How much does fear motivate prey, and what impact do predators have on organisms that share their habitats?
Northeastern Three Seas Program alumni Lindsay M. Phenix partnered with Dana Tricarico, Enrique Quintero, Mark Bond, Simon Brandl, and Austin J. Gallagher to dive into some of the unanswered questions around this topic.
The team used baited remote underwater video stations (BRUVs) in different habitats to capture predators and prey on camera and determine behavior change in relation to predator prevalence and habitat complexity.
Researchers hypothesized that in more complex habitats, predators would be more active, and that prey would take less risks. They also hypothesized that in habitats with less cover and complexity, prey would be more hesitant to take the bait and therefore take longer to arrive at the BRUV.
In their study, published recently in Ecology and Evolution, Phenix and her collaborators complex habitats were determined by coverage of 50% or more of sand, coral reef, seagrass, or sea fan. Sandy habitats may offer prey less hiding spaces than a seagrass habitat. Each habitat was assessed for risk by researchers considering both how much the predators moved around and how many predators were present.
Predators were also ranked into categories based on type and size. For example, a moray eel would rank as a mid-trophic predator and a barracuda would rank as an upper-trophic predator.
For consistency of light and time of day, in each habitat the BRUVs were submerged for an hour at a time, always between 8:00 A.M. and 1:30 P.M. All research was done in Biscayne Bay, Florida, a perfect shallow lagoon connecting to the Florida Reef Tract and extending down to Key Largo with an abundance of each habitat studied.

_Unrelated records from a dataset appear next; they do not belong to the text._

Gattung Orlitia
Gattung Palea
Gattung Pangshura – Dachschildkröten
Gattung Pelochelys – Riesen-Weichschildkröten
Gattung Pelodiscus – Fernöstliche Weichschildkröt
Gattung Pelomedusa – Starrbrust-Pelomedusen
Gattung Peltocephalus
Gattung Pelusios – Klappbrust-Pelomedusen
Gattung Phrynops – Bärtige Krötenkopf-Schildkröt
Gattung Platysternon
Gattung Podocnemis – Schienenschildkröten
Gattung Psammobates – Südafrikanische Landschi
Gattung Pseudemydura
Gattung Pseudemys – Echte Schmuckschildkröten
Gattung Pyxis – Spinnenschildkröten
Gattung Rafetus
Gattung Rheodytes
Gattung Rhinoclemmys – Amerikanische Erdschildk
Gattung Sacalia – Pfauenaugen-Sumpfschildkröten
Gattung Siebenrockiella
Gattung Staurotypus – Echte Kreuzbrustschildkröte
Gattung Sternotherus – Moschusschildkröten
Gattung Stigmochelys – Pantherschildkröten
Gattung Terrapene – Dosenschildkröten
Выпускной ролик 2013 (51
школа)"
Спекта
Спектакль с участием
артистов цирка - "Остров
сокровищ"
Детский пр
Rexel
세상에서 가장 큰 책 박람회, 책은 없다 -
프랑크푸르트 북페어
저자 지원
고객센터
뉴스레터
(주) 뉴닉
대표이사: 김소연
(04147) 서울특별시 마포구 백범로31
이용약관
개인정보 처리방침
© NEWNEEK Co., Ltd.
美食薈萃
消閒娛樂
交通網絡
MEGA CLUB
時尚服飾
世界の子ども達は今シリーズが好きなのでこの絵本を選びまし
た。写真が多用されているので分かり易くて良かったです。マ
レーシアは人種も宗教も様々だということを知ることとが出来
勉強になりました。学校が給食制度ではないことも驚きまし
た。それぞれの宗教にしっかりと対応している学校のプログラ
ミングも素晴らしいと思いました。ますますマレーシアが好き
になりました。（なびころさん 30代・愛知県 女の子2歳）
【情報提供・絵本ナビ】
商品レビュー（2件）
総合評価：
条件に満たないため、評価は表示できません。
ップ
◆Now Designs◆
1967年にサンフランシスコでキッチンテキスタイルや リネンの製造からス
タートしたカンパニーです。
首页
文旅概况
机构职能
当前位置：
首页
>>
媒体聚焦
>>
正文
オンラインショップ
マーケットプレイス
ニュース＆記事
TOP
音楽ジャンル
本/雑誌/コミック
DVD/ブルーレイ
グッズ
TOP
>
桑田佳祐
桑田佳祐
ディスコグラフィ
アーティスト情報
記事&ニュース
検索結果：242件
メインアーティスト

The researchers observed that prey in less covered habitat areas approached the BRUV more quickly than in higher coverage areas, and suggested that this could be due to the restricted access to food for prey in those areas and therefore more immediate demand. They hypothesized also that prey may prefer to feel they have many avenues of escape from potential predators, which would be consistent with the finding that prey may be apprehensive in complex habitats because of the potential for view obstruction.
In those less complex, more exposed habitats such as sandy bottom and seagrass bed, the prey definitely display different behaviors such as burst-swimming and schooling which may affect their long-term fitness and energy levels.
The central takeaway from Phenix is that predators do not control prey behaviors on short temporal scales, but instead “a habitat‐specific response to a consistent signal of mobile predators on reefs may result in pro‐active prey vigilance and subtle food‐risk trade‐offs.” This highlights the complexities of these marine ecosystems and the need to continue to study the many drivers of behaviors in habitats.
The main takeaway from Phenix et al. is, indeed, an interesting finding, proving once again that so many interactions in marine habitats remain understudied and unpredictable- even for trained scientists.